Hagood began teaching not long after he joined the school, originally located on Main Street in downtown Boise. It soon outgrew the space and in 1986, moved to its present home in downtown Meridian.

Based in a converted church, Hagood said the location caused some consternation just after the move. But decades later, the building is still a place of spiritual concentration—just of a different sort. Now the sanctuary is lined with gray mats, and what was once the altar now displays the school's sign and several of the ranking members' belts. Trophies and group pictures line the lobby, but visitors get the feeling that it's still a place of reverence.
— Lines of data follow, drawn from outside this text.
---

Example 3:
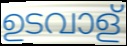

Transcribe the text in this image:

ഉടവാള്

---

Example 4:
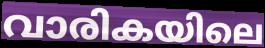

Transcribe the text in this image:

വാരികയിലെ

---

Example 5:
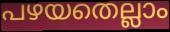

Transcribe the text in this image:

പഴയതെല്ലാം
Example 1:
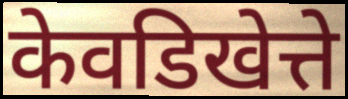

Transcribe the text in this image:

केवडिखेत्ते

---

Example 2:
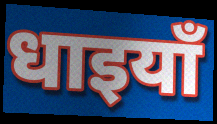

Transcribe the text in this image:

धाइयाँ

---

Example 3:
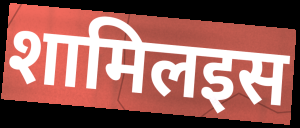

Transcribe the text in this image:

शामिलइस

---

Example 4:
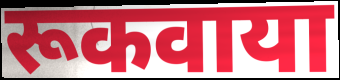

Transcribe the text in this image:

रूकवाया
In the 1980s, the karate scene in the valley was much larger, with up to four local tournaments each year. The opportunity for competition drove Hagood to succeed, and he was asked to be a member of the United States Kenpo Team three times, competing in Ireland, Sweden and Spain.

Most of the students who competed in California said they originally got into kenpo at the encouragement of, or even with, family, but found the camaraderie, support and competition kept them with it.

"It's kept me out of a lot of trouble," said Deroin.

The need to serve as a role model has also kept many of the more advanced students in line. As they climb the ranks, they begin working with some of the younger students.

"We're always on our game," Rambough said.

"You're more aware of the little things you do," Rotta said.

But those little things have forced the Idaho students to compete at a higher level than many of their peers from other schools.

While at the tournament in California, Czarnecki said the word was out on his team. "A couple of people said, 'Watch out for Team Idaho,'" he said with a smile as he remembered being the team to beat.

It's an experience that wasn't lost on the rest of the group, especially after they began racking up the wins.

"The [first] day of the tournament, they said they wanted to come back," Czarnecki said.